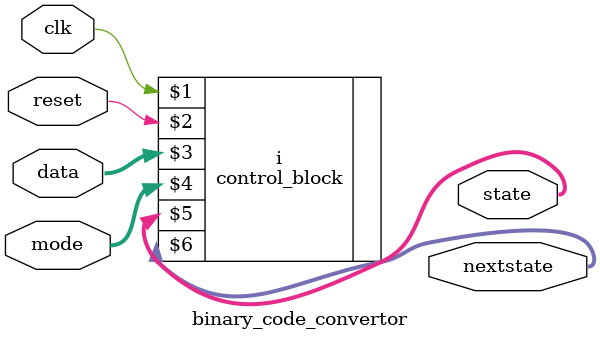
<source format=v>
module binary_code_convertor(input clk,reset,input [2:0]mode,input [7:0] data
,output [7:0]state,nextstate);

control_block i(clk,reset,data,mode,state,nextstate);

endmodule
</source>
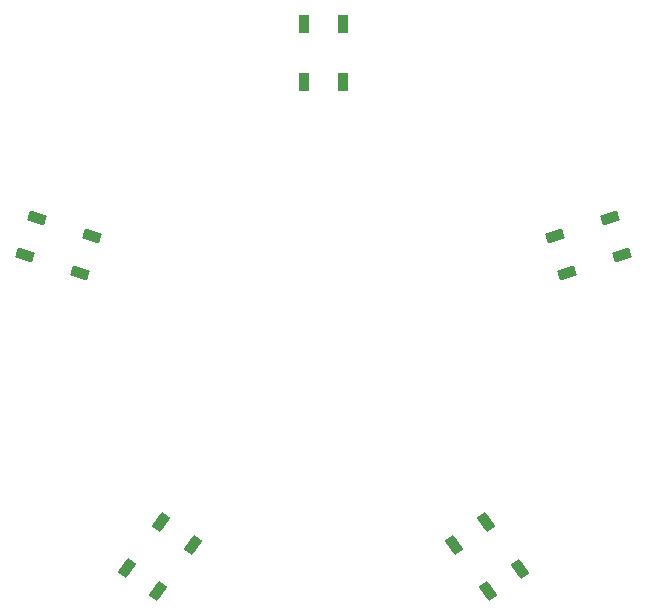
<source format=gbr>
%TF.GenerationSoftware,KiCad,Pcbnew,8.0.6*%
%TF.CreationDate,2024-11-25T17:42:41+01:00*%
%TF.ProjectId,star,73746172-2e6b-4696-9361-645f70636258,rev?*%
%TF.SameCoordinates,Original*%
%TF.FileFunction,Paste,Bot*%
%TF.FilePolarity,Positive*%
%FSLAX46Y46*%
G04 Gerber Fmt 4.6, Leading zero omitted, Abs format (unit mm)*
G04 Created by KiCad (PCBNEW 8.0.6) date 2024-11-25 17:42:41*
%MOMM*%
%LPD*%
G01*
G04 APERTURE LIST*
G04 Aperture macros list*
%AMRoundRect*
0 Rectangle with rounded corners*
0 $1 Rounding radius*
0 $2 $3 $4 $5 $6 $7 $8 $9 X,Y pos of 4 corners*
0 Add a 4 corners polygon primitive as box body*
4,1,4,$2,$3,$4,$5,$6,$7,$8,$9,$2,$3,0*
0 Add four circle primitives for the rounded corners*
1,1,$1+$1,$2,$3*
1,1,$1+$1,$4,$5*
1,1,$1+$1,$6,$7*
1,1,$1+$1,$8,$9*
0 Add four rect primitives between the rounded corners*
20,1,$1+$1,$2,$3,$4,$5,0*
20,1,$1+$1,$4,$5,$6,$7,0*
20,1,$1+$1,$6,$7,$8,$9,0*
20,1,$1+$1,$8,$9,$2,$3,0*%
G04 Aperture macros list end*
%ADD10RoundRect,0.090000X-0.516451X-0.546332X0.738943X-0.138429X0.516451X0.546332X-0.738943X0.138429X0*%
%ADD11RoundRect,0.090000X0.360000X-0.660000X0.360000X0.660000X-0.360000X0.660000X-0.360000X-0.660000X0*%
%ADD12RoundRect,0.090000X-0.679184X0.322349X0.096692X-0.745554X0.679184X-0.322349X-0.096692X0.745554X0*%
%ADD13RoundRect,0.090000X0.096692X0.745554X-0.679184X-0.322349X-0.096692X-0.745554X0.679184X0.322349X0*%
%ADD14RoundRect,0.090000X0.738943X0.138429X-0.516451X0.546332X-0.738943X-0.138429X0.516451X-0.546332X0*%
G04 APERTURE END LIST*
D10*
%TO.C,D18*%
X143784789Y-102941335D03*
X142765034Y-99802848D03*
X147425211Y-98288665D03*
X148444966Y-101427152D03*
%TD*%
D11*
%TO.C,D17*%
X124815000Y-86760000D03*
X121515000Y-86760000D03*
X121515000Y-81860000D03*
X124815000Y-81860000D03*
%TD*%
D12*
%TO.C,D19*%
X134260048Y-125962754D03*
X136929804Y-124023063D03*
X139809952Y-127987246D03*
X137140196Y-129926937D03*
%TD*%
D13*
%TO.C,D15*%
X109415196Y-124013063D03*
X112084952Y-125952754D03*
X109204804Y-129916937D03*
X106535048Y-127977246D03*
%TD*%
D14*
%TO.C,D16*%
X103599966Y-99832848D03*
X102580211Y-102971335D03*
X97920034Y-101457152D03*
X98939789Y-98318665D03*
%TD*%
M02*

</source>
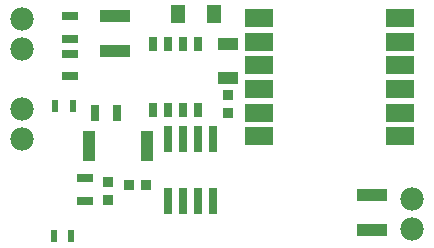
<source format=gts>
%TF.GenerationSoftware,KiCad,Pcbnew,4.0.6*%
%TF.CreationDate,2017-10-03T21:34:55-04:00*%
%TF.ProjectId,HVPS_SMD,485650535F534D442E6B696361645F70,rev?*%
%TF.FileFunction,Soldermask,Top*%
%FSLAX46Y46*%
G04 Gerber Fmt 4.6, Leading zero omitted, Abs format (unit mm)*
G04 Created by KiCad (PCBNEW 4.0.6) date 10/03/17 21:34:55*
%MOMM*%
%LPD*%
G01*
G04 APERTURE LIST*
%ADD10C,0.127000*%
%ADD11R,2.600000X1.100000*%
%ADD12R,0.900000X0.850000*%
%ADD13R,0.850000X0.900000*%
%ADD14R,1.293800X1.497000*%
%ADD15C,1.979600*%
%ADD16R,1.400000X0.800000*%
%ADD17R,0.600000X1.000000*%
%ADD18R,0.800000X1.400000*%
%ADD19R,1.100000X2.600000*%
%ADD20R,1.800000X1.000000*%
%ADD21R,2.347900X1.598600*%
%ADD22R,0.699440X2.299640*%
%ADD23R,0.699440X1.298880*%
G04 APERTURE END LIST*
D10*
D11*
X209931000Y-78407000D03*
X209931000Y-81407000D03*
D12*
X189369000Y-77597000D03*
X190869000Y-77597000D03*
D11*
X188214000Y-63270000D03*
X188214000Y-66270000D03*
D13*
X187579000Y-77355000D03*
X187579000Y-78855000D03*
X197739000Y-69989000D03*
X197739000Y-71489000D03*
D14*
X196621400Y-63119000D03*
X193522600Y-63119000D03*
D15*
X180340000Y-66040000D03*
X180340000Y-63500000D03*
D16*
X184404000Y-63312000D03*
X184404000Y-65212000D03*
X184404000Y-66487000D03*
X184404000Y-68387000D03*
D17*
X184519000Y-81915000D03*
X183019000Y-81915000D03*
X183146000Y-70866000D03*
X184646000Y-70866000D03*
D16*
X185674000Y-77028000D03*
X185674000Y-78928000D03*
D18*
X186502000Y-71501000D03*
X188402000Y-71501000D03*
D19*
X190918000Y-74295000D03*
X186018000Y-74295000D03*
D20*
X197739000Y-68506000D03*
X197739000Y-65606000D03*
D21*
X200400920Y-63454280D03*
X200400920Y-65453260D03*
X200400920Y-67454780D03*
X200400920Y-69451220D03*
X200400920Y-71452740D03*
X200400920Y-73451720D03*
X212349080Y-73451720D03*
X212349080Y-71452740D03*
X212349080Y-69451220D03*
X212349080Y-67454780D03*
X212349080Y-65453260D03*
X212349080Y-63454280D03*
D15*
X180340000Y-71120000D03*
X180340000Y-73660000D03*
X213360000Y-81280000D03*
X213360000Y-78740000D03*
D22*
X192659000Y-78925420D03*
X193929000Y-78925420D03*
X195199000Y-78925420D03*
X196469000Y-78925420D03*
X196469000Y-73728580D03*
X195199000Y-73728580D03*
X193929000Y-73728580D03*
X192659000Y-73728580D03*
D23*
X191389000Y-71247000D03*
X192659000Y-71247000D03*
X193929000Y-71247000D03*
X195199000Y-71247000D03*
X195199000Y-65648840D03*
X193929000Y-65648840D03*
X192659000Y-65648840D03*
X191389000Y-65648840D03*
M02*

</source>
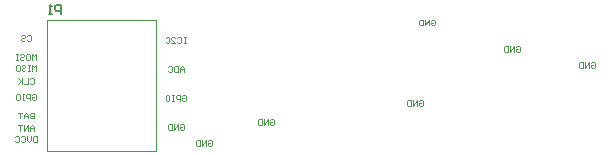
<source format=gbo>
G04*
G04 #@! TF.GenerationSoftware,Altium Limited,Altium Designer,18.1.7 (191)*
G04*
G04 Layer_Color=32896*
%FSLAX25Y25*%
%MOIN*%
G70*
G01*
G75*
%ADD16C,0.00394*%
%ADD19C,0.00700*%
D16*
X68405Y63957D02*
Y107579D01*
X31988Y63957D02*
X68405D01*
X31988D02*
Y107579D01*
X68405D01*
X28740Y68700D02*
Y66732D01*
X27756D01*
X27428Y67060D01*
Y68372D01*
X27756Y68700D01*
X28740D01*
X26772D02*
Y67388D01*
X26116Y66732D01*
X25460Y67388D01*
Y68700D01*
X23493Y68372D02*
X23821Y68700D01*
X24476D01*
X24804Y68372D01*
Y67060D01*
X24476Y66732D01*
X23821D01*
X23493Y67060D01*
X21525Y68372D02*
X21853Y68700D01*
X22509D01*
X22837Y68372D01*
Y67060D01*
X22509Y66732D01*
X21853D01*
X21525Y67060D01*
X27756Y70669D02*
Y71981D01*
X27100Y72637D01*
X26444Y71981D01*
Y70669D01*
Y71653D01*
X27756D01*
X25788Y70669D02*
Y72637D01*
X24476Y70669D01*
Y72637D01*
X23821D02*
X22509D01*
X23165D01*
Y70669D01*
X27756Y76673D02*
Y74705D01*
X26772D01*
X26444Y75033D01*
Y75361D01*
X26772Y75689D01*
X27756D01*
X26772D01*
X26444Y76017D01*
Y76345D01*
X26772Y76673D01*
X27756D01*
X25788Y74705D02*
Y76017D01*
X25132Y76673D01*
X24476Y76017D01*
Y74705D01*
Y75689D01*
X25788D01*
X23821Y76673D02*
X22509D01*
X23165D01*
Y74705D01*
X26444Y87959D02*
X26772Y88287D01*
X27428D01*
X27756Y87959D01*
Y86647D01*
X27428Y86319D01*
X26772D01*
X26444Y86647D01*
X25788Y88287D02*
Y86319D01*
X24476D01*
X23821Y88287D02*
Y86319D01*
Y86975D01*
X22509Y88287D01*
X23493Y87303D01*
X22509Y86319D01*
X28576Y90453D02*
Y92421D01*
X27920Y91765D01*
X27264Y92421D01*
Y90453D01*
X26608Y92421D02*
X25952D01*
X26280D01*
Y90453D01*
X26608D01*
X25952D01*
X23656Y92093D02*
X23984Y92421D01*
X24641D01*
X24968Y92093D01*
Y91765D01*
X24641Y91437D01*
X23984D01*
X23656Y91109D01*
Y90781D01*
X23984Y90453D01*
X24641D01*
X24968Y90781D01*
X22017Y92421D02*
X22673D01*
X23001Y92093D01*
Y90781D01*
X22673Y90453D01*
X22017D01*
X21689Y90781D01*
Y92093D01*
X22017Y92421D01*
X28412Y94193D02*
Y96161D01*
X27756Y95505D01*
X27100Y96161D01*
Y94193D01*
X25460Y96161D02*
X26116D01*
X26444Y95833D01*
Y94521D01*
X26116Y94193D01*
X25460D01*
X25132Y94521D01*
Y95833D01*
X25460Y96161D01*
X23165Y95833D02*
X23493Y96161D01*
X24148D01*
X24476Y95833D01*
Y95505D01*
X24148Y95177D01*
X23493D01*
X23165Y94849D01*
Y94521D01*
X23493Y94193D01*
X24148D01*
X24476Y94521D01*
X22509Y96161D02*
X21853D01*
X22181D01*
Y94193D01*
X22509D01*
X21853D01*
X78543Y101771D02*
X77887D01*
X78215D01*
Y99803D01*
X78543D01*
X77887D01*
X75591Y101443D02*
X75920Y101771D01*
X76575D01*
X76903Y101443D01*
Y100131D01*
X76575Y99803D01*
X75920D01*
X75591Y100131D01*
X73624Y99803D02*
X74936D01*
X73624Y101115D01*
Y101443D01*
X73952Y101771D01*
X74608D01*
X74936Y101443D01*
X71656D02*
X71984Y101771D01*
X72640D01*
X72968Y101443D01*
Y100131D01*
X72640Y99803D01*
X71984D01*
X71656Y100131D01*
X77723Y90125D02*
Y91437D01*
X77067Y92093D01*
X76411Y91437D01*
Y90125D01*
Y91109D01*
X77723D01*
X75756Y92093D02*
Y90125D01*
X74772D01*
X74444Y90453D01*
Y91764D01*
X74772Y92093D01*
X75756D01*
X72476Y91764D02*
X72804Y92093D01*
X73460D01*
X73788Y91764D01*
Y90453D01*
X73460Y90125D01*
X72804D01*
X72476Y90453D01*
X77231Y82086D02*
X77559Y82414D01*
X78215D01*
X78543Y82086D01*
Y80774D01*
X78215Y80446D01*
X77559D01*
X77231Y80774D01*
Y81430D01*
X77887D01*
X76575Y80446D02*
Y82414D01*
X75591D01*
X75264Y82086D01*
Y81430D01*
X75591Y81102D01*
X76575D01*
X74608Y82414D02*
X73952D01*
X74280D01*
Y80446D01*
X74608D01*
X73952D01*
X71984Y82414D02*
X72640D01*
X72968Y82086D01*
Y80774D01*
X72640Y80446D01*
X71984D01*
X71656Y80774D01*
Y82086D01*
X71984Y82414D01*
X76411Y72408D02*
X76739Y72736D01*
X77395D01*
X77723Y72408D01*
Y71096D01*
X77395Y70768D01*
X76739D01*
X76411Y71096D01*
Y71752D01*
X77067D01*
X75756Y70768D02*
Y72736D01*
X74444Y70768D01*
Y72736D01*
X73788D02*
Y70768D01*
X72804D01*
X72476Y71096D01*
Y72408D01*
X72804Y72736D01*
X73788D01*
X25460Y102230D02*
X25788Y102558D01*
X26444D01*
X26772Y102230D01*
Y100918D01*
X26444Y100591D01*
X25788D01*
X25460Y100918D01*
X23493Y102230D02*
X23821Y102558D01*
X24476D01*
X24804Y102230D01*
Y101902D01*
X24476Y101575D01*
X23821D01*
X23493Y101247D01*
Y100918D01*
X23821Y100591D01*
X24476D01*
X24804Y100918D01*
X27264Y82447D02*
X27592Y82775D01*
X28248D01*
X28576Y82447D01*
Y81135D01*
X28248Y80807D01*
X27592D01*
X27264Y81135D01*
Y81791D01*
X27920D01*
X26608Y80807D02*
Y82775D01*
X25624D01*
X25296Y82447D01*
Y81791D01*
X25624Y81463D01*
X26608D01*
X24641Y82775D02*
X23984D01*
X24313D01*
Y80807D01*
X24641D01*
X23984D01*
X22017Y82775D02*
X22673D01*
X23001Y82447D01*
Y81135D01*
X22673Y80807D01*
X22017D01*
X21689Y81135D01*
Y82447D01*
X22017Y82775D01*
X213550Y93175D02*
X213878Y93503D01*
X214534D01*
X214862Y93175D01*
Y91863D01*
X214534Y91535D01*
X213878D01*
X213550Y91863D01*
Y92519D01*
X214206D01*
X212894Y91535D02*
Y93503D01*
X211582Y91535D01*
Y93503D01*
X210927D02*
Y91535D01*
X209943D01*
X209615Y91863D01*
Y93175D01*
X209943Y93503D01*
X210927D01*
X188353Y98589D02*
X188681Y98917D01*
X189337D01*
X189665Y98589D01*
Y97277D01*
X189337Y96949D01*
X188681D01*
X188353Y97277D01*
Y97933D01*
X189009D01*
X187698Y96949D02*
Y98917D01*
X186386Y96949D01*
Y98917D01*
X185730D02*
Y96949D01*
X184746D01*
X184418Y97277D01*
Y98589D01*
X184746Y98917D01*
X185730D01*
X160105Y107349D02*
X160433Y107676D01*
X161089D01*
X161417Y107349D01*
Y106037D01*
X161089Y105709D01*
X160433D01*
X160105Y106037D01*
Y106693D01*
X160761D01*
X159450Y105709D02*
Y107676D01*
X158138Y105709D01*
Y107676D01*
X157482D02*
Y105709D01*
X156498D01*
X156170Y106037D01*
Y107349D01*
X156498Y107676D01*
X157482D01*
X106562Y74081D02*
X106890Y74409D01*
X107546D01*
X107874Y74081D01*
Y72769D01*
X107546Y72441D01*
X106890D01*
X106562Y72769D01*
Y73425D01*
X107218D01*
X105906Y72441D02*
Y74409D01*
X104594Y72441D01*
Y74409D01*
X103938D02*
Y72441D01*
X102954D01*
X102626Y72769D01*
Y74081D01*
X102954Y74409D01*
X103938D01*
X156188Y80642D02*
X156516Y80969D01*
X157172D01*
X157500Y80642D01*
Y79330D01*
X157172Y79002D01*
X156516D01*
X156188Y79330D01*
Y79985D01*
X156844D01*
X155532Y79002D02*
Y80969D01*
X154220Y79002D01*
Y80969D01*
X153564D02*
Y79002D01*
X152580D01*
X152252Y79330D01*
Y80642D01*
X152580Y80969D01*
X153564D01*
X85893Y67093D02*
X86221Y67421D01*
X86877D01*
X87205Y67093D01*
Y65781D01*
X86877Y65453D01*
X86221D01*
X85893Y65781D01*
Y66437D01*
X86549D01*
X85237Y65453D02*
Y67421D01*
X83925Y65453D01*
Y67421D01*
X83269D02*
Y65453D01*
X82285D01*
X81957Y65781D01*
Y67093D01*
X82285Y67421D01*
X83269D01*
D19*
X36811Y109547D02*
Y112546D01*
X35311D01*
X34812Y112046D01*
Y111047D01*
X35311Y110547D01*
X36811D01*
X33812Y109547D02*
X32812D01*
X33312D01*
Y112546D01*
X33812Y112046D01*
M02*

</source>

___

- What you should do: Read through the entries above and copy each line that has the string "unit" in it.

- Exercise solution:
G04 Gerber Fmt 4.6, Leading zero omitted, Abs format (unit mm)*
G04 Gerber Fmt 4.6, Leading zero omitted, Abs format (unit mm)*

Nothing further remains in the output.